MicroRNA-19a-PTEN axis is involved in the developmental decline of axon regenerative capacity in retinal ganglion cells

Irreversible blindness from glaucoma and optic neuropathies is attributed to retinal ganglion cells (RGCs) losing the ability to regenerate axons. While several transcription factors and proteins have demonstrated enhancement of axon regeneration after optic nerve injury, mechanisms contributing to the age-related decline in axon regenerative capacity remains elusive. Here, we show that microRNAs are differentially expressed during RGC development, and identify microRNA-19a (miR-19a) as a heterochronic marker; developmental decline of miR-19a relieves suppression of PTEN, a key regulator of axon regeneration, and serves as a temporal indicator of decreasing axon regenerative capacity.

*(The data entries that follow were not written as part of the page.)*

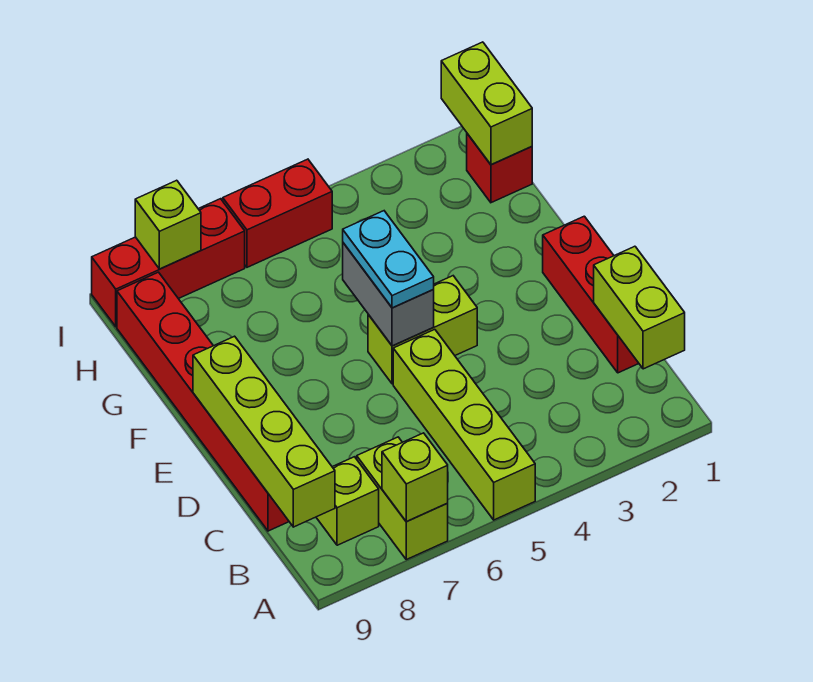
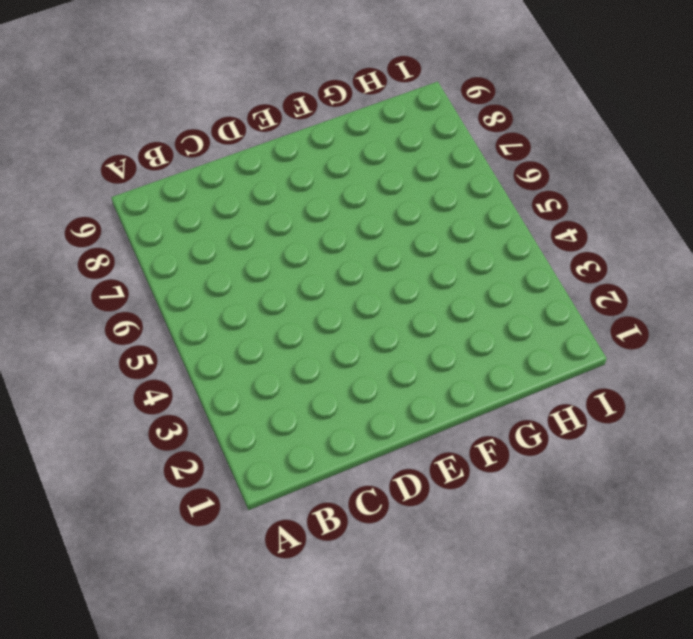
none -> lime brick A5:D5 level 1
none -> lime brick A7:B7 level 1
none -> lime brick B8 level 1

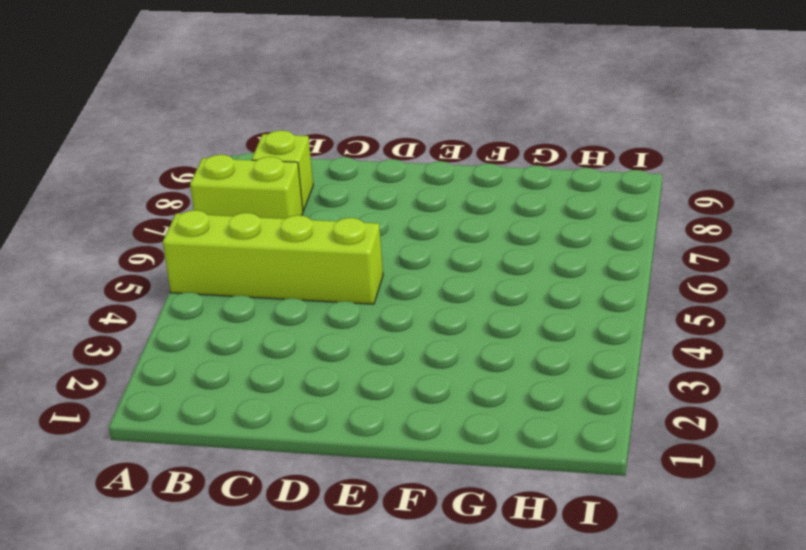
none -> red brick C1:E1 level 1
none -> red brick C9:H9 level 1
none -> lime brick E4:E5 level 1

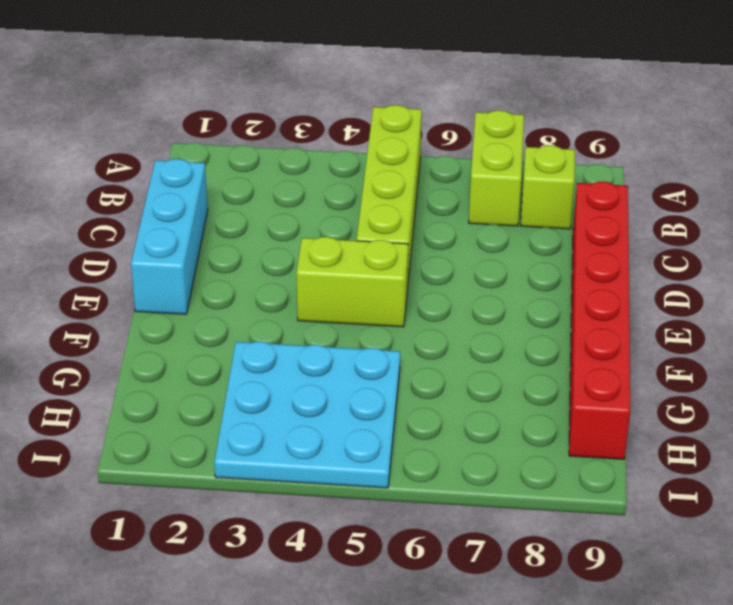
cyan brick C1:E1 level 1 -> red brick C1:E1 level 1
cyan plate G3:I5 level 1 -> red brick I5:I6 level 1
none -> red brick H1 level 1
none -> red brick I7:I9 level 1
none -> lime brick A7 level 2

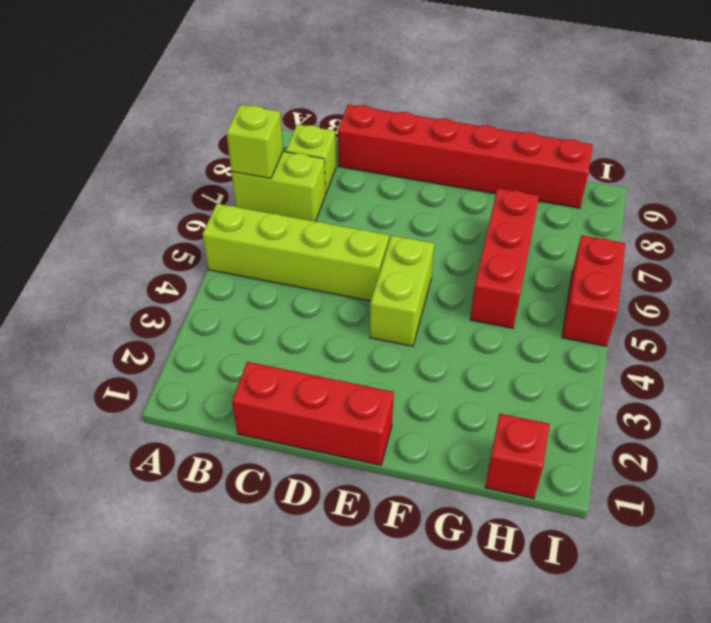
red brick G5:G7 level 1 -> red brick I7:I9 level 1
none -> lime brick B1:C1 level 2
none -> lime brick B9:E9 level 2
none -> grey brick E5:F5 level 2

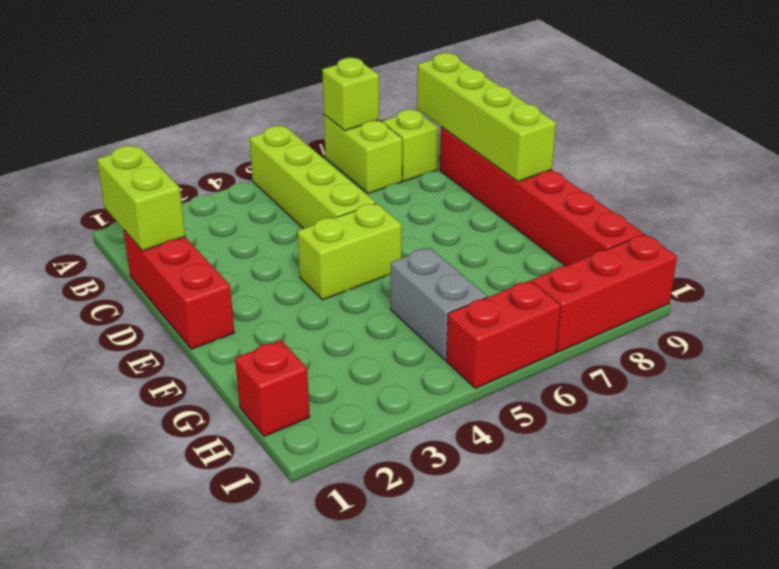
grey brick G5:H5 level 1 -> grey brick E5:F5 level 2
none -> lime brick H1:I1 level 2
none -> lime brick I8 level 2
none -> cyan plate E5:F5 level 3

Intravitreal injection of miR-19a promotes axon regeneration after optic nerve crush in adult mice, and increases axon extension in RGCs isolated from aged human donors. This uncovers a previously unrecognized involvement of the miR-19a-PTEN axis in RGC axon regeneration, and demonstrates therapeutic potential of microRNA-mediated restoration of axon regenerative capacity via intravitreal injection in patients with optic neuropathies. Freshly purified retinal ganglion cells (RGCs) from embryonic day 21 (E21), post-natal day 6 (P6), and post-natal day 30 (P30) Sprague Dawley rats using Neural Tissue Dissociation Kit Postnatal Neurons (Miltenyi Biotec, #130-094-802) and Retinal Ganglion Cell Isolation Kit (Miltenyi Biotec #130-096-209) were collected for detection of age-related changes in microRNA expression using microarray (SurePrint G3 Rat v16.0 miRNA Array Kit, Agilent). There were three biological replicates for E21 and P6 RGC samples each, and two biological replicates for P30 RGC samples. Expression values were extracted using Agilent Feature Extraction Software (v9.5.3.1) with the default protocols and settings for background subtraction and signal intensity processing. Non-uniform outliers were excluded. Data was further processed using GeneSpring GX Software (v11.5). The data set was normalized using a 75th percentile shift normalization method, and p-values were obtained using a moderated t-test with a Benjamini-Hochberg correction.